Save Even If You're Not Working Full-Time

Women are twice as likely to work part time as men, and we are also more likely to take extended breaks from the workplace and have nonlinear career trajectories. If your career has taken this kind of path, it should be incorporated into your planning. Better yet — and I get that this can be tough — evaluate the effect that such a break or shift would have on your retirement before you decide to do it.

One way to keep saving during a break, Brandon suggests, is by contributing to a spousal IRA, which is simply a regular IRA that a nonworking spouse can contribute to in order to keep retirement savings going even during a career break.

Don't Let Divorce Derail Your Future

No one plans for their marriage to end in divorce.
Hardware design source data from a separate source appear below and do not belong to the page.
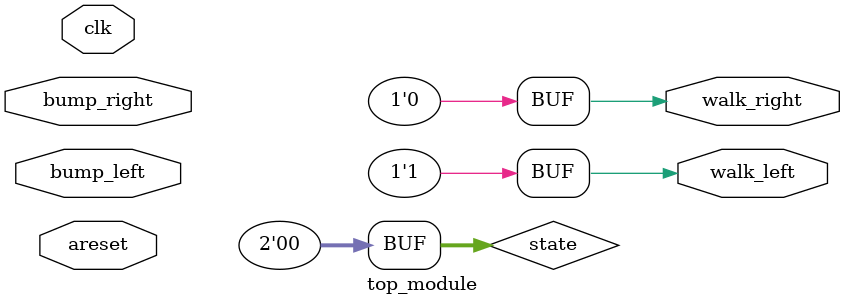
<source format=v>

module top_module (
	input clk,
	input areset,
	input bump_left,
	input bump_right,
	output walk_left,
	output walk_right
);

// Define the states
parameter WL = 2'b00; // Walk Left
parameter WR = 2'b01; // Walk Right

// State register
reg [1:0] state;

// Next state logic
always @(*) begin
    case (state)
        WL: begin
            if (bump_left)
                state = WR;
            else
                state = WL;
        end
        WR: begin
            if (bump_right)
                state = WL;
            else
                state = WR;
        end
        default: state = WL; // Default state
    endcase
end

// State transition on rising edge of clk
always @(posedge clk or posedge areset) begin
    if (areset)
        state <= WL; // Reset to initial state
    else
        state <= state; // Hold current state
end

// Output logic
always @(*) begin
    case (state)
        WL: begin
            walk_left = 1'b1;
            walk_right = 1'b0;
        end
        WR: begin
            walk_left = 1'b0;
            walk_right = 1'b1;
        end
        default: begin
            walk_left = 1'b0;
            walk_right = 1'b0;
        end
    endcase
end

endmodule

</source>
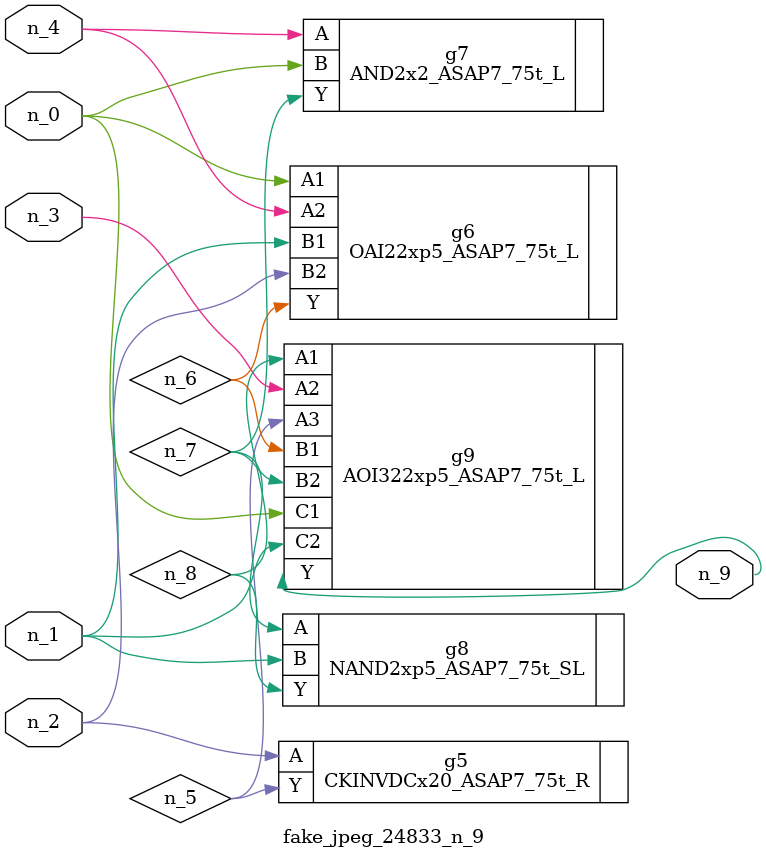
<source format=v>
module fake_jpeg_24833_n_9 (n_3, n_2, n_1, n_0, n_4, n_9);

input n_3;
input n_2;
input n_1;
input n_0;
input n_4;

output n_9;

wire n_8;
wire n_6;
wire n_5;
wire n_7;

CKINVDCx20_ASAP7_75t_R g5 ( 
.A(n_2),
.Y(n_5)
);

OAI22xp5_ASAP7_75t_L g6 ( 
.A1(n_0),
.A2(n_4),
.B1(n_1),
.B2(n_2),
.Y(n_6)
);

AND2x2_ASAP7_75t_L g7 ( 
.A(n_4),
.B(n_0),
.Y(n_7)
);

NAND2xp5_ASAP7_75t_SL g8 ( 
.A(n_7),
.B(n_1),
.Y(n_8)
);

AOI322xp5_ASAP7_75t_L g9 ( 
.A1(n_8),
.A2(n_3),
.A3(n_5),
.B1(n_6),
.B2(n_7),
.C1(n_0),
.C2(n_1),
.Y(n_9)
);


endmodule
</source>
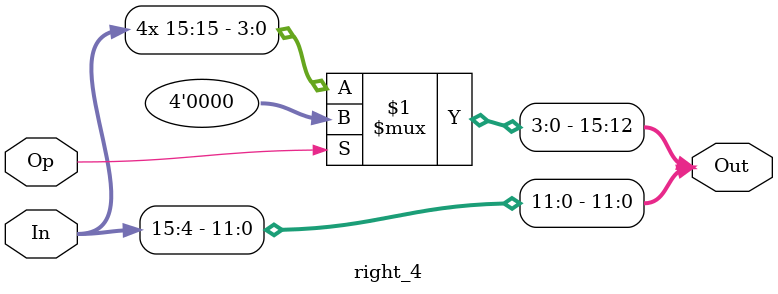
<source format=v>
/*
    shift right 4 bit
*/
module right_4 (In, Op, Out);
    parameter   N = 16;
    
    input [N-1:0]  In;
    input Op;
    output [N-1:0] Out;
    
    assign Out[15:12] = Op ? 4'b0 : {4{In[15]}};
    assign Out[11:0] = In[15:4];
endmodule
</source>
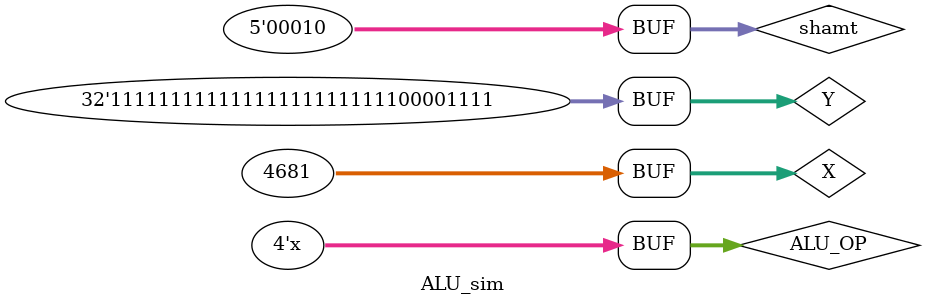
<source format=v>
`timescale 1ns / 1ps

module ALU_sim();
    reg [31:0] X, Y;
    reg [3:0] ALU_OP;
    reg [4:0] shamt;
    wire [31:0]Result1, Result2;
    wire OF, UOF, Equal;
    initial begin
        X <= 32'h1249;
        Y <= 32'hFFFFFF0F;
        ALU_OP <= 0;
        shamt <= 2;
    end
    always begin
        #10 ALU_OP = (ALU_OP + 1)%16;
    end
    ALU ALU1 (X, Y, ALU_OP, shamt, Result1, Result2, OF, UOF, Equal);

endmodule

</source>
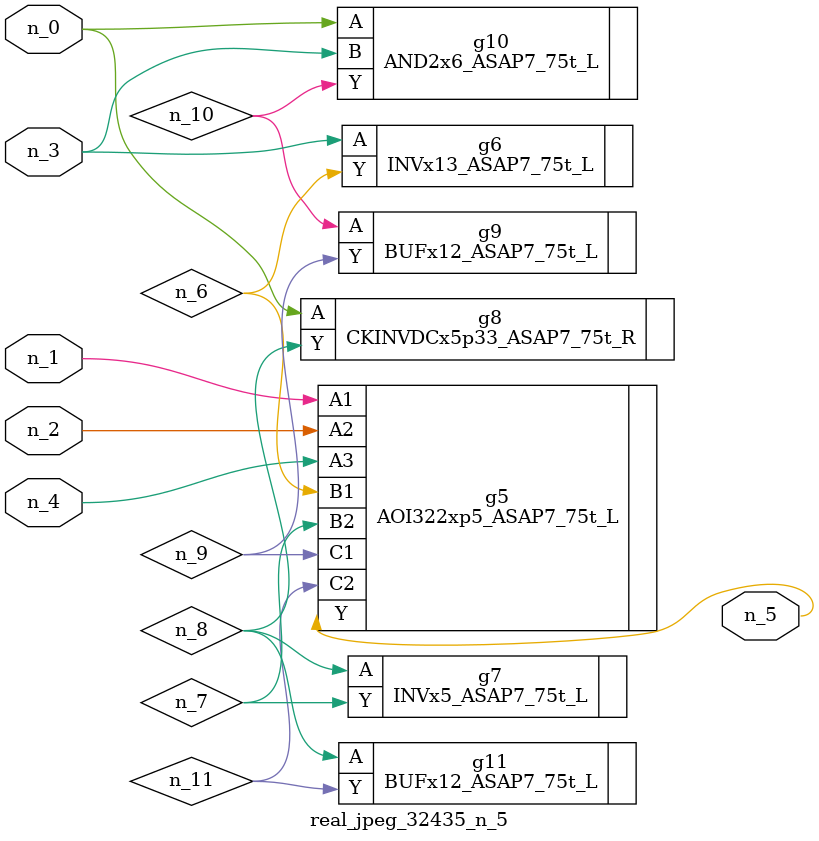
<source format=v>
module real_jpeg_32435_n_5 (n_4, n_0, n_1, n_2, n_3, n_5);

input n_4;
input n_0;
input n_1;
input n_2;
input n_3;

output n_5;

wire n_8;
wire n_11;
wire n_6;
wire n_7;
wire n_10;
wire n_9;

CKINVDCx5p33_ASAP7_75t_R g8 ( 
.A(n_0),
.Y(n_8)
);

AND2x6_ASAP7_75t_L g10 ( 
.A(n_0),
.B(n_3),
.Y(n_10)
);

AOI322xp5_ASAP7_75t_L g5 ( 
.A1(n_1),
.A2(n_2),
.A3(n_4),
.B1(n_6),
.B2(n_7),
.C1(n_9),
.C2(n_11),
.Y(n_5)
);

INVx13_ASAP7_75t_L g6 ( 
.A(n_3),
.Y(n_6)
);

INVx5_ASAP7_75t_L g7 ( 
.A(n_8),
.Y(n_7)
);

BUFx12_ASAP7_75t_L g11 ( 
.A(n_8),
.Y(n_11)
);

BUFx12_ASAP7_75t_L g9 ( 
.A(n_10),
.Y(n_9)
);


endmodule
</source>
Yet, after seeing too many friends and relatives have their finances shredded by divorce, I've come to the conclusion that all married people should be prepared to weather a divorce if necessary.

Statistically, women are more likely to be financially hurt by divorce. We're more likely to have custody of the kids, and many single mothers receive no child support. Anecdotally, I know women who had no credit in their own names until they got divorced and found themselves applying for a credit card with no credit history, or even worse, a credit history that was shredded by the ex's actions.

The first thing women can do to prepare for divorce is the same thing she can do to prepare for successful retirement if she stays married: Understand the family finances. Pay attention and ask questions. Don't leave it all to your spouse.

The next part happens during the divorce: Fight for what you deserve. Divorce attorneys report seeing many women settle too soon in divorces and accept too small a share of the couple's net worth, just to get it over with. Some men bully and harass their wives into giving in, and even use the children against them.

In divorce, as in marriage, remember that as important as the pressing issues of today may seem — the kids' needs, the stress — retirement can last a long time, and it will seem even longer if you have to spend it eating cat food.

What are you doing to take control of your finances?